きっと誰かに話したくなるほど恐ろしい「海外で話題になった怖い話シリーズ」。
今回は、ある薬を服用している男にまつわる怖い話…
怖い話 其ノ四十八「薬の副作用」
「そんなに心配することないわ。きっと薬の副作用だから、お医者さんと相談して、別の薬に変えてもらえば大丈夫よ」
妻のエミリーは、落ち込む私を元気づけようと、いつもと変わらぬ笑顔でなぐさめてくれる。
これまで、周りに自慢したくなるほど幸せな人生を送ってきたが、今年に入ってからトラブル続きで順調だった仕事も手につかなくなってしまった。

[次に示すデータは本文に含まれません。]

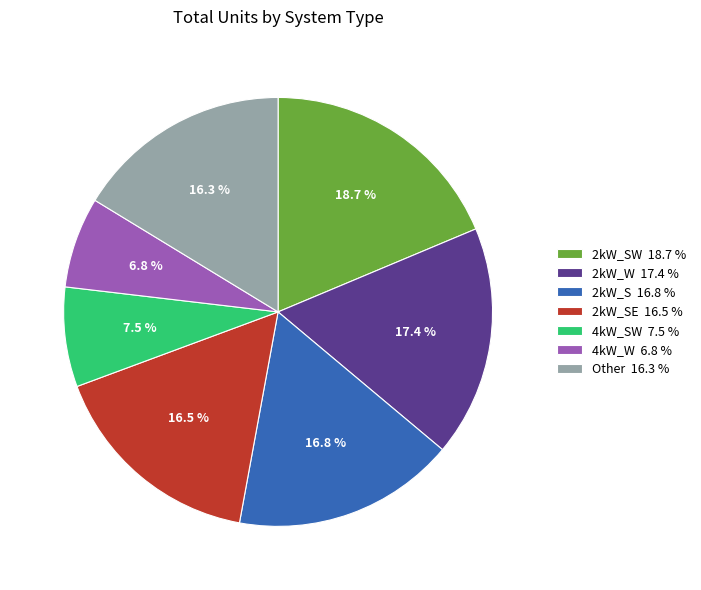

Does 4kW_W 6.8 % represent more than half of the total?

No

同僚の勧めでメンタルクリニックで診察を受けると、抗うつ剤や抗不安剤、睡眠薬など聞いたこと無い名前の薬を大量に処方されたのだが、どうも相性が良くなかったらしい。
「ニールさん、診察室にお入りください」
診察室と言うよりも、リビングルームのような一室に通され、初老の医師と向かい合い、エミリーとソファーに腰掛けた。

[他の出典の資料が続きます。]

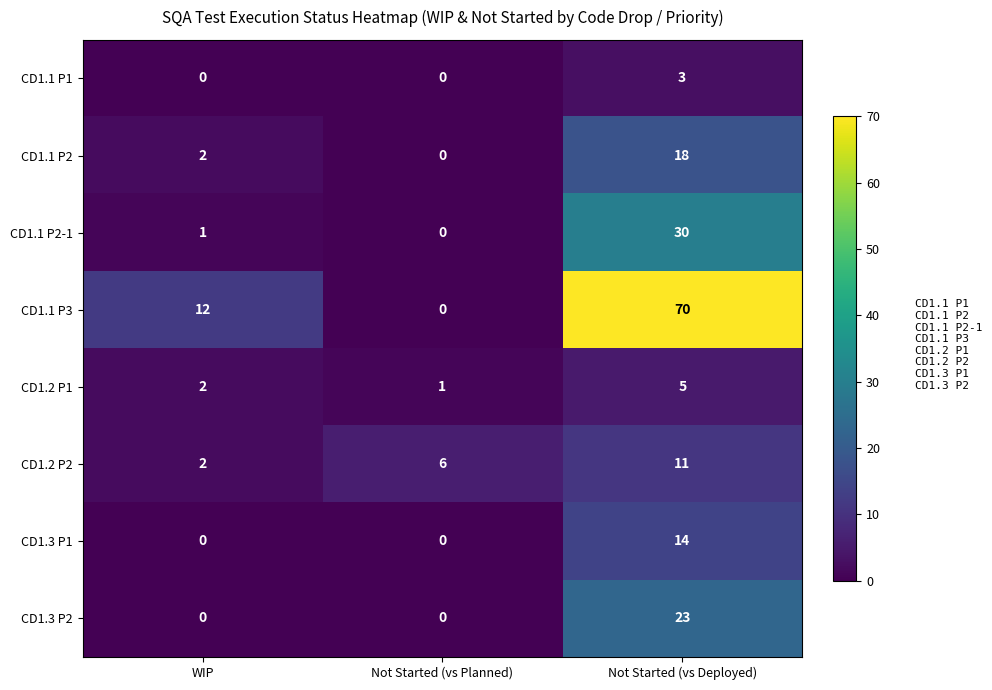

True or false: CD1.1 P2-1 has a value of 44 at Not Started (vs Deployed).

False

「ニールさん、幻覚が見えるそうですが、症状はいつごろからでしょうか?」
初めに幻覚が見えたのはいつだったか…考えていると、エミリーが私に向けて指を二本立てた。
「そうだ、2週間ほど前だと思います。以前に、こちらで処方していただいた薬を飲み始めて数日後でした」
医師はじっと私のことを観察するようにジロリと見て、何やらカルテに書き込んでいる。
「そんなに緊張する必要ないのよ。リラックスして」
「ありがとう、でもエミリー、最初に見えたのは何だったかな?」
「確か…庭に子犬が見えるって」
「そうなんです先生、僕には自宅の庭に子犬が楽しそうに走り回っているのが見えたんです。でも、そこにエミリーがやって来て『あなた何を見てるの?』って聞くんです。そこの子犬だよって答えると『庭に子犬なんていないわよ』って言われたんですよ」
医師が眉間にシワを寄せて、何かを考え込んでいる…
「薬は飲み続けていたのですか?」
「ええ、気分が楽になるので」
「わかりました…少々お待ちください」
そう言うと、医師は診察室から出ていってしまった。
「大丈夫なのかな…?」
「私が付いてるから安心して。いつだって一緒よ」
しばらくして、入口の方から医師の声が僅かに聞こえてきた。